ACTIVITY
When a line in the data below includes "knee", pick it out and copy it.

MATERIAL FOR THE TASK
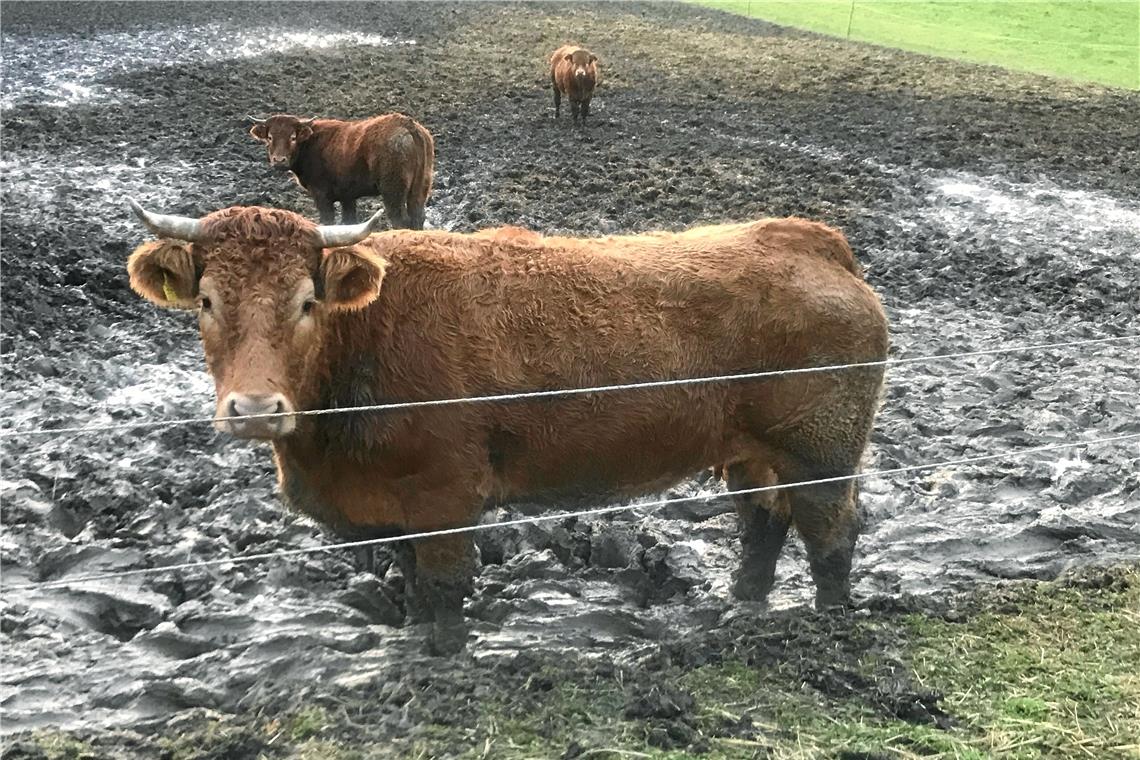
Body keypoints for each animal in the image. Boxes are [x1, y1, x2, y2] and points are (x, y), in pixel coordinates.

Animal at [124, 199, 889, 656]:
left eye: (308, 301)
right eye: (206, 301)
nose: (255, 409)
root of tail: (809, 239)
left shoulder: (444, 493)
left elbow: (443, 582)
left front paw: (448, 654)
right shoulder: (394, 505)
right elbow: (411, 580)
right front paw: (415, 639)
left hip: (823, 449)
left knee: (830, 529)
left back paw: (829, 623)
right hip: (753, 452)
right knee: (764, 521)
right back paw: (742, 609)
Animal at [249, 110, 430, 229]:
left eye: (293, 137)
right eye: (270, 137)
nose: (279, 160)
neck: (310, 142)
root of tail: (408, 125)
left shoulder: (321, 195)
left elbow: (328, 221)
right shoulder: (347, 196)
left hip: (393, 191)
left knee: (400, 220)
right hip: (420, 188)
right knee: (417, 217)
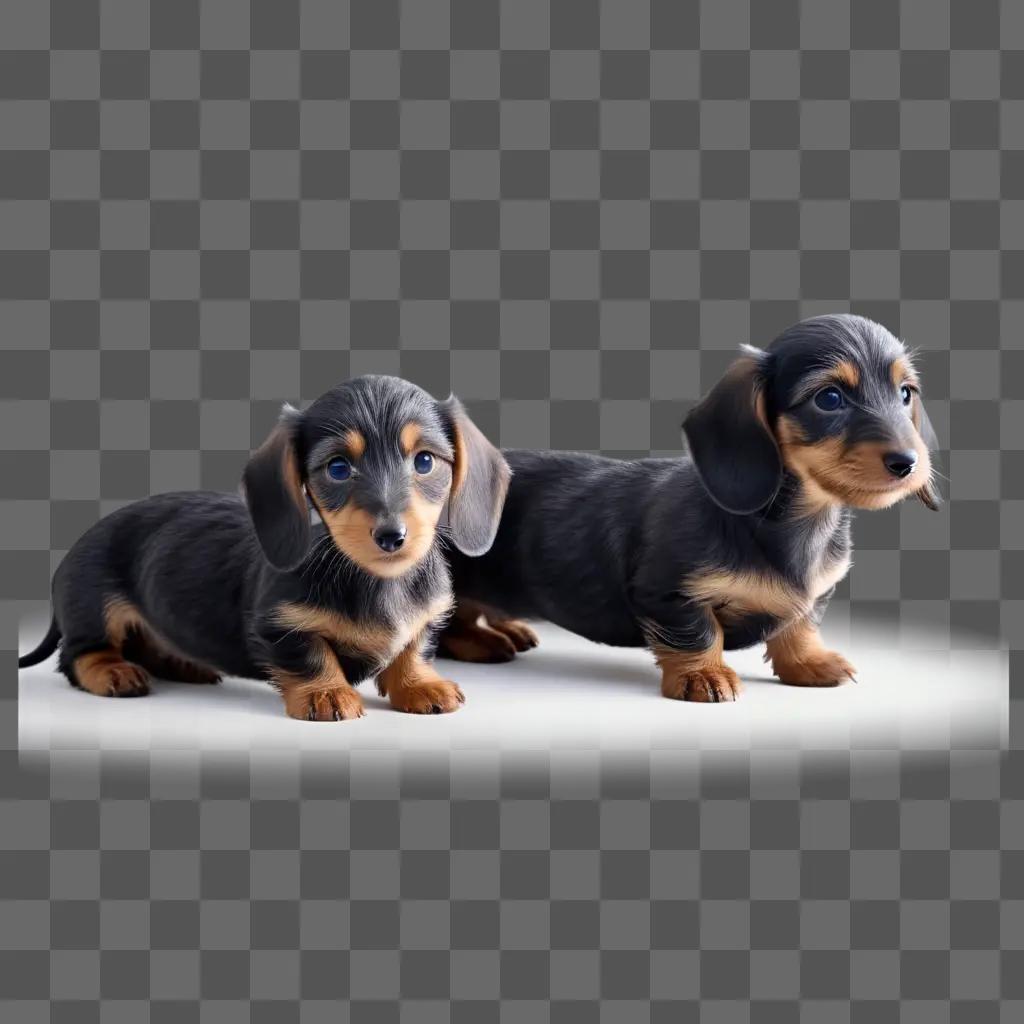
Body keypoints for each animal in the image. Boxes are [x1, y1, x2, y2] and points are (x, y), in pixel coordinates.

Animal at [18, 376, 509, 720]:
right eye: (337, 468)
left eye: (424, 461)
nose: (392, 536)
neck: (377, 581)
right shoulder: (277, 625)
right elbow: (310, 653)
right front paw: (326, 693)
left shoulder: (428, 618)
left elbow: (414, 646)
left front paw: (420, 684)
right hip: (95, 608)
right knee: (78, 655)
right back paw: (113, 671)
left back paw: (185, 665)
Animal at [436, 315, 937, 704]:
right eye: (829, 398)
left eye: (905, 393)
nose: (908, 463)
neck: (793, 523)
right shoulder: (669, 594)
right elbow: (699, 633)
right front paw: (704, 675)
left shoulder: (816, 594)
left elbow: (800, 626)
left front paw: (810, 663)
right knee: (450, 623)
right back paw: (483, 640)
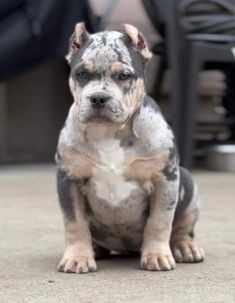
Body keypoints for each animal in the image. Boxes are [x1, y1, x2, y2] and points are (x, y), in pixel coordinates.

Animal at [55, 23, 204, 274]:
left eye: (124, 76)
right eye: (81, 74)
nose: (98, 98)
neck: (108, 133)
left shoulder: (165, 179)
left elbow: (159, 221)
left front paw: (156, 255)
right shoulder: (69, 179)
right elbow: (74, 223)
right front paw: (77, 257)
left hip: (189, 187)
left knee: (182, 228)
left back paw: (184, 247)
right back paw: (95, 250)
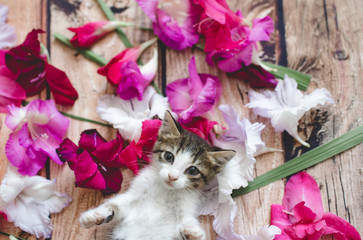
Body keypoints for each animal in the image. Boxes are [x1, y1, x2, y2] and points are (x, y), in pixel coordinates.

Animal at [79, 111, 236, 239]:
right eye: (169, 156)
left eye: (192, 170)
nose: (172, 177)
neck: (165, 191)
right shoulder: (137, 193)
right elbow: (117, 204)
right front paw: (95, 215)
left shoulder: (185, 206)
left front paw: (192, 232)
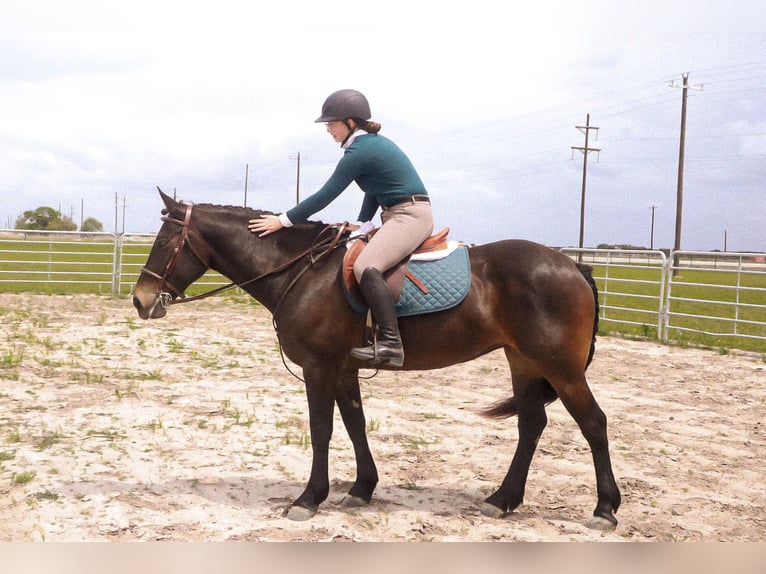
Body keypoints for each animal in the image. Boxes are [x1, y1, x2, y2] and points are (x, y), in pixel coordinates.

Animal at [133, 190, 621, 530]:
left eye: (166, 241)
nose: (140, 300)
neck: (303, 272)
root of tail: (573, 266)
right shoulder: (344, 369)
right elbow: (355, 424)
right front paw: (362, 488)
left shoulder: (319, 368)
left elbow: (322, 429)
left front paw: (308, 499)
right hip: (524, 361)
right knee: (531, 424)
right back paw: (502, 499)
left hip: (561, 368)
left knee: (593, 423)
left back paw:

WRITTEN ANSWER
left knee: (830, 529)
right knee: (764, 521)
left knee: (400, 220)
right knee: (417, 217)
right knee: (78, 655)
right knee: (450, 623)
left knee: (182, 228)
right knee: (531, 424)
left knee: (593, 423)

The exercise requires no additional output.